Gabriel Attal, alors premier ministre, en visite dans une maison France Services, à Sceaux (Hauts-de-Seine), le 23 avril 2024.

La rentrée est décidément pénible pour les élus locaux. Pointés pour leurs dépenses par le gouvernement Attal, début septembre, ils ne décolèrent pas à l’idée de devoir consentir à l’effort de 5 milliards d’euros que le premier ministre, Michel Barnier, attend d’eux en 2025. Entre-temps, la Cour des comptes a ajouté sa touche personnelle en suggérant, dans un rapport publié le 2 octobre, de supprimer 100 000 agents territoriaux.

« On voit bien la séquence, affirme Johan Theuret, directeur général adjoint chargé du pôle ressources à Rennes Métropole et à Ville de Rennes, cofondateur du cercle de réflexion Sens du service public. Un déficit qui dérape, la recherche d’économies et la question des effectifs des collectivités locales arrive dans le débat… Ce n’est pas nouveau. »
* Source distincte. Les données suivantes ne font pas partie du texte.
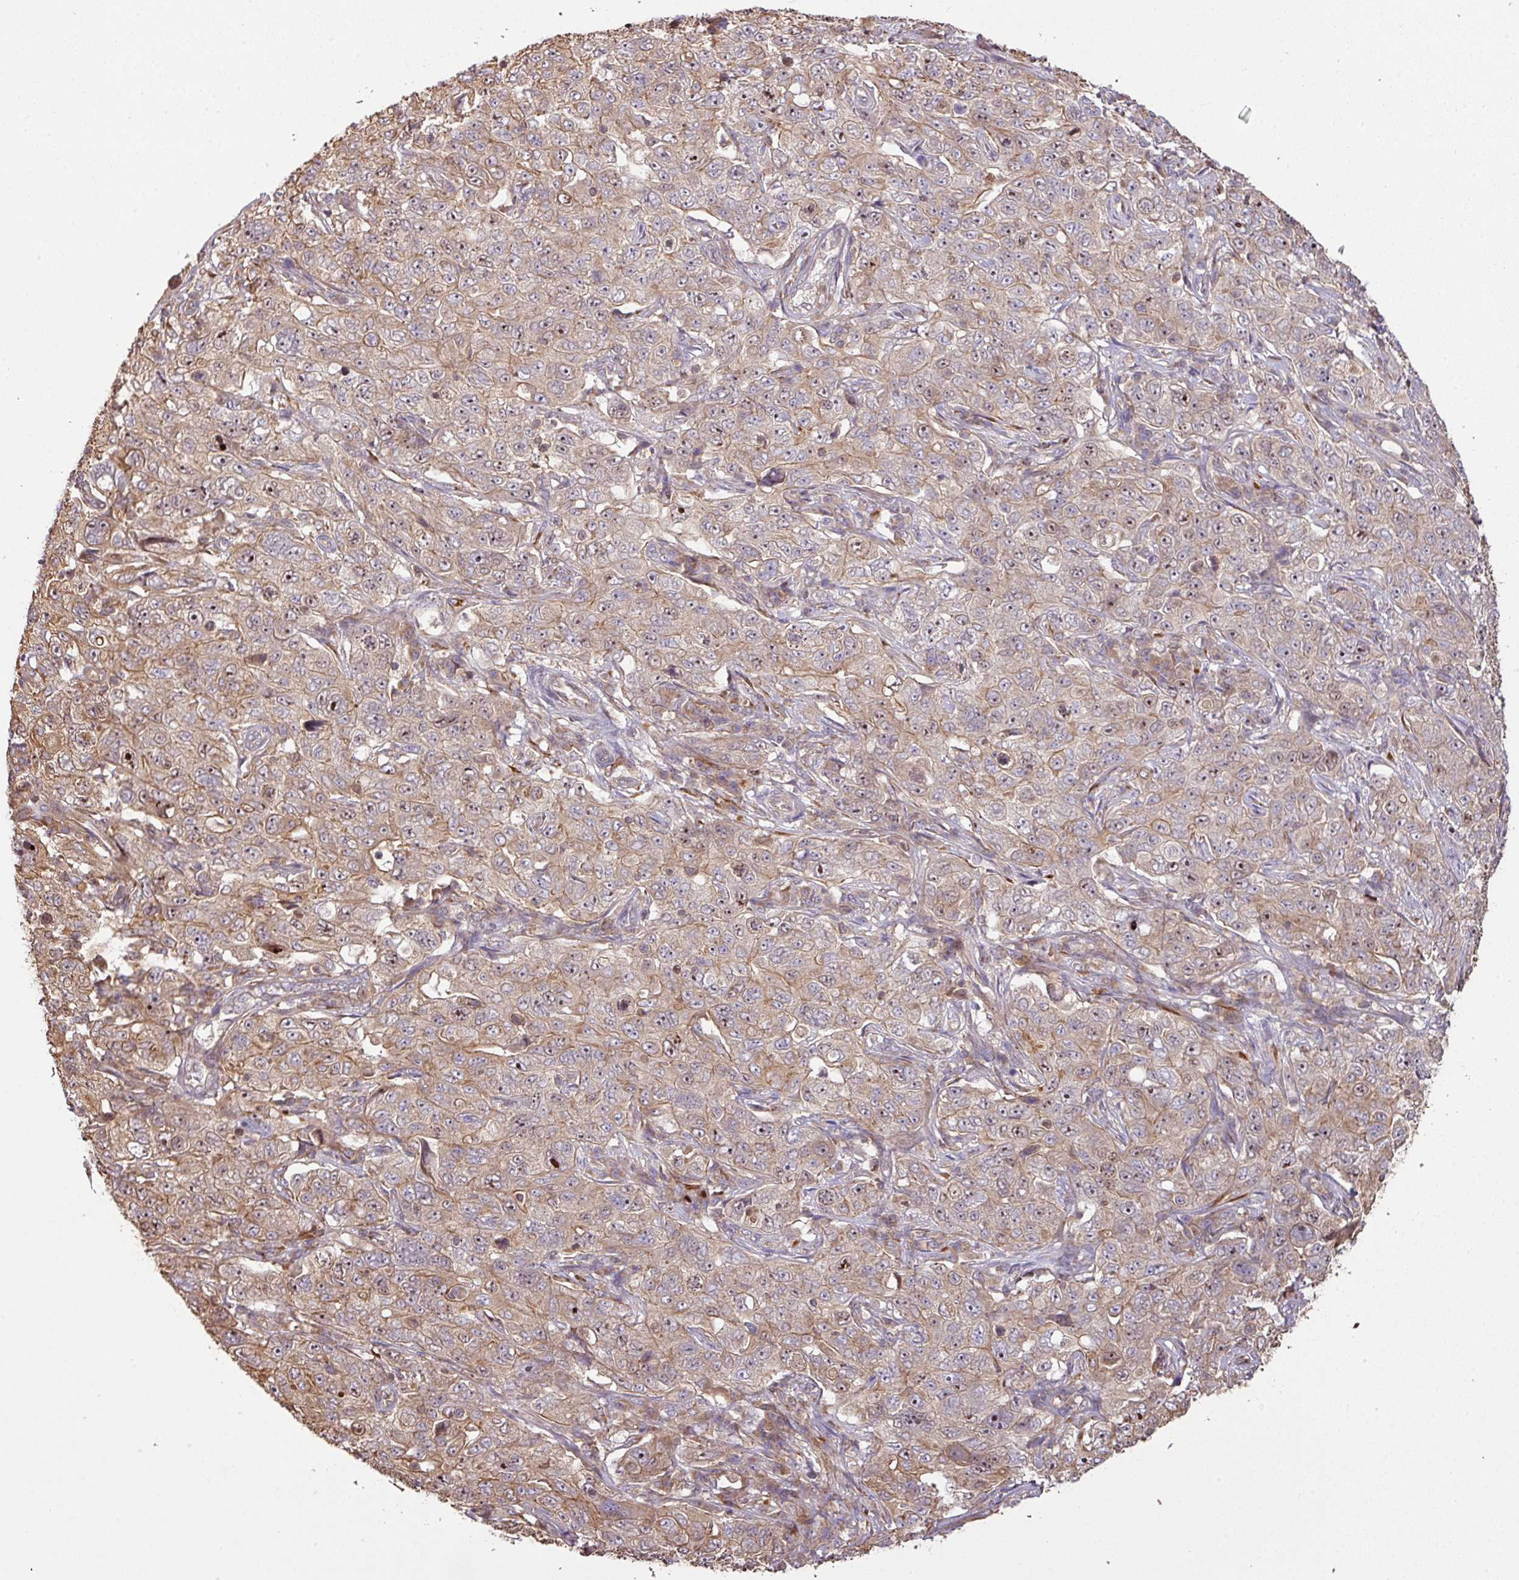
{"staining": {"intensity": "moderate", "quantity": "25%-75%", "location": "cytoplasmic/membranous,nuclear"}, "tissue": "pancreatic cancer", "cell_type": "Tumor cells", "image_type": "cancer", "snomed": [{"axis": "morphology", "description": "Adenocarcinoma, NOS"}, {"axis": "topography", "description": "Pancreas"}], "caption": "Protein staining by immunohistochemistry (IHC) shows moderate cytoplasmic/membranous and nuclear expression in approximately 25%-75% of tumor cells in pancreatic cancer (adenocarcinoma).", "gene": "VENTX", "patient": {"sex": "male", "age": 68}}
La Cour des comptes note que « les dépenses de personnel, qui représentent un quart des dépenses des collectivités, connaissent une croissance soutenue », et considère une « optimisation » possible. Appliquer partout la durée légale du travail et lutter contre l’absentéisme permettraient de faire des économies, disent les magistrats financiers. Avant de sortir une proposition massue : ramener la fonction publique territoriale, qui compte 1,9 million d’agents, à son niveau de 2010. Cela se traduirait par la réduction de 100 000 emplois, soit 5,25 % de l’effectif. Economie escomptée : 4,1 milliards d’euros à partir de 2030.

« Procès facile en incompétence »

Pourquoi 2010 ? Parce que pendant dix ans, entre 2011 et 2021, expose l’institution financière, il n’y a pas eu de nouveau transfert de compétences de l’Etat aux collectivités ; que cela n’a cependant pas empêché les groupements de communes – les intercommunalités, en plein développement – d’employer 112 100 agents de plus (+ 48 %) quand les communes ne faisaient baisser leurs effectifs que de 3 %. Or, la logique était précisément qu’en confiant des missions à leur intercommunalité, les communes réduisent leur personnel.
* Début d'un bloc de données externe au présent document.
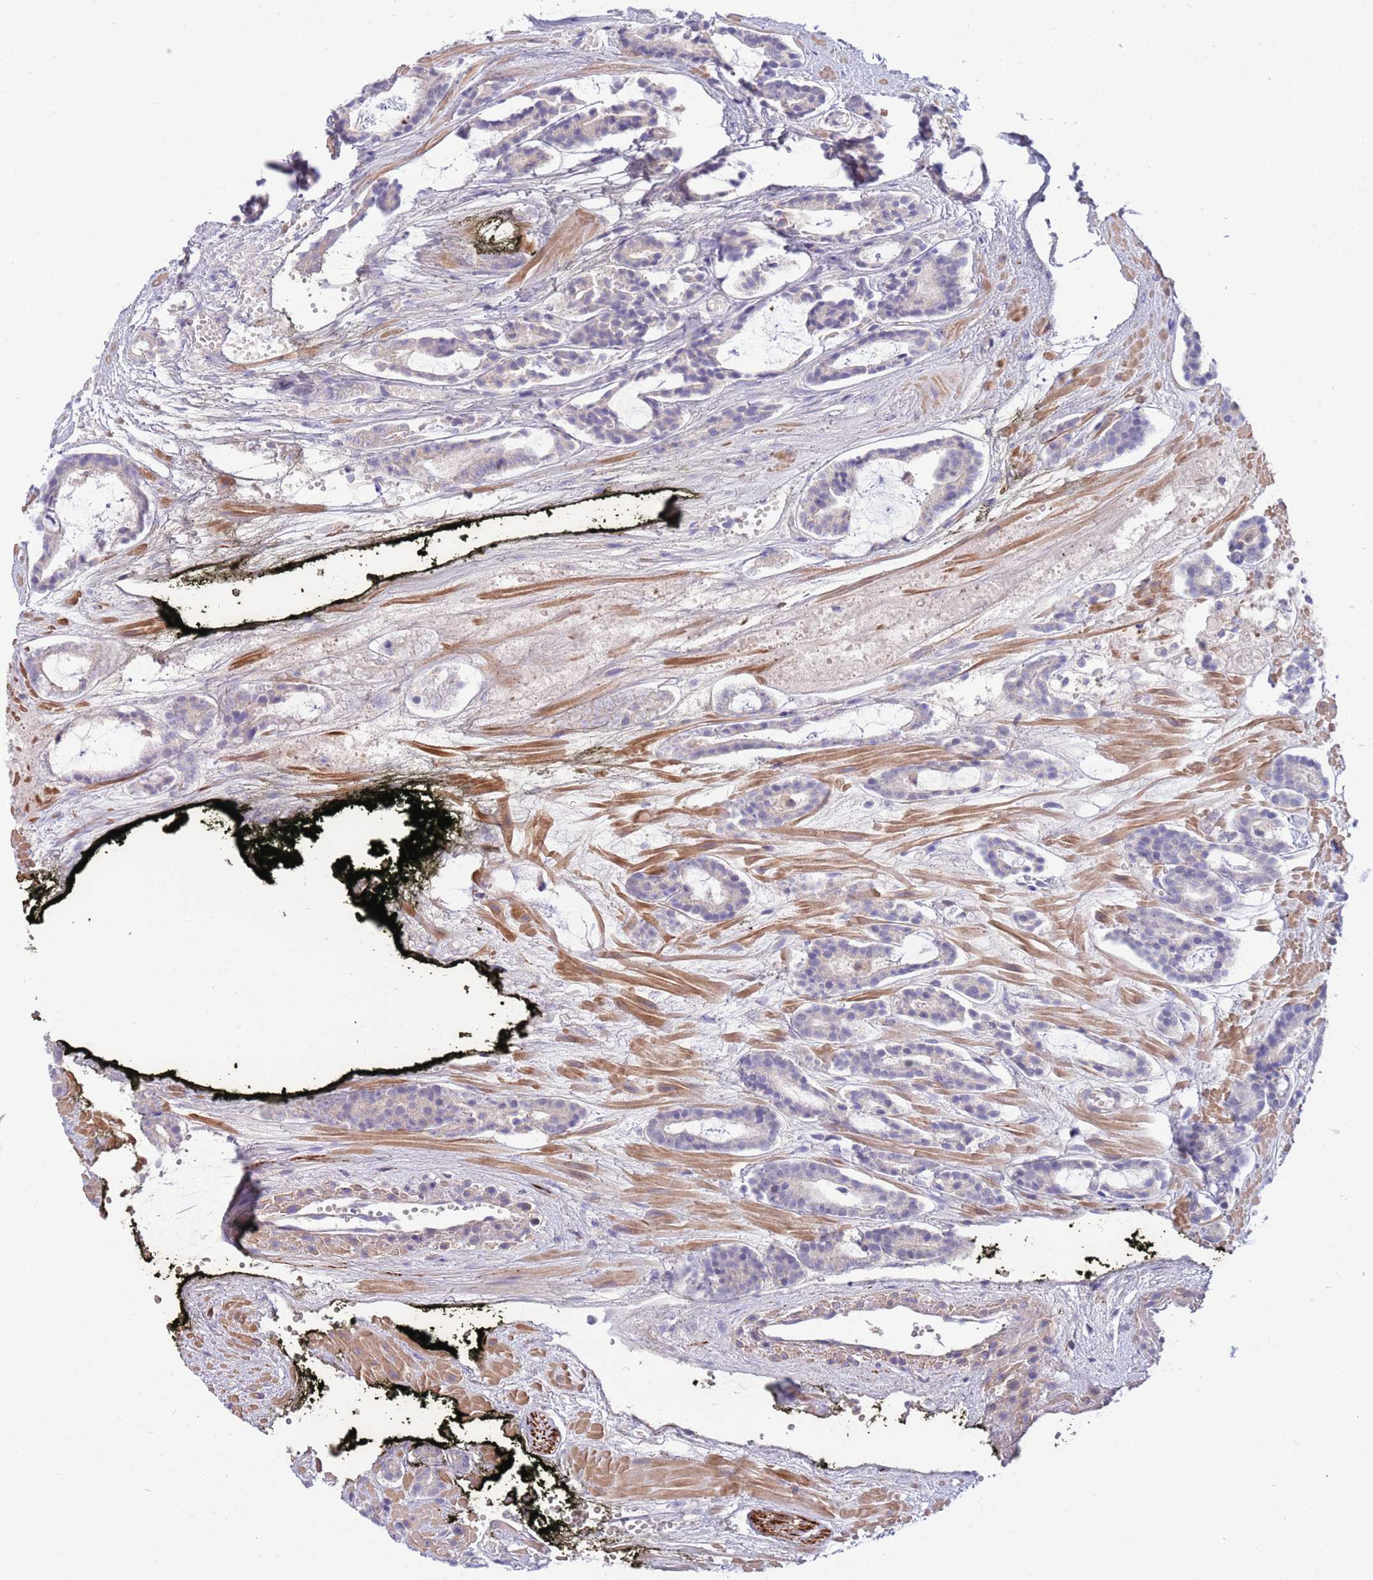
{"staining": {"intensity": "negative", "quantity": "none", "location": "none"}, "tissue": "prostate cancer", "cell_type": "Tumor cells", "image_type": "cancer", "snomed": [{"axis": "morphology", "description": "Adenocarcinoma, High grade"}, {"axis": "topography", "description": "Prostate"}], "caption": "Immunohistochemistry of human prostate adenocarcinoma (high-grade) shows no staining in tumor cells.", "gene": "NLRP6", "patient": {"sex": "male", "age": 71}}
Derrière la logique comptable, les élus locaux perçoivent une nouvelle manifestation du « mépris » des hauts fonctionnaires de Bercy, qui les considéreraient comme dépensiers et incapables de tenir leur masse salariale. « Je ne dis pas que des efforts ne sont pas possibles, poursuit M. Theuret. Mais c’est surtout un procès facile en incompétence des élus dans la gestion des ressources humaines. »

Maire (divers droite) de Charleville-Mézières, Boris Ravignon se dit également « convaincu » que c’est la défiance des argentiers qui s’exprime. « Même si c’est d’abord de la méconnaissance : les magistrats de la Cour des comptes ne connaissent pas le fonctionnement des collectivités locales », note celui qui vient de se voir confier par la ministre du partenariat avec les territoires, Catherine Vautrin, la mission d’alléger le « millefeuille administratif ». Dans un rapport, remis en mai, M. Ravignon a chiffré à 7,5 milliards d’euros l’enchevêtrement des compétences entre l’Etat et les collectivités.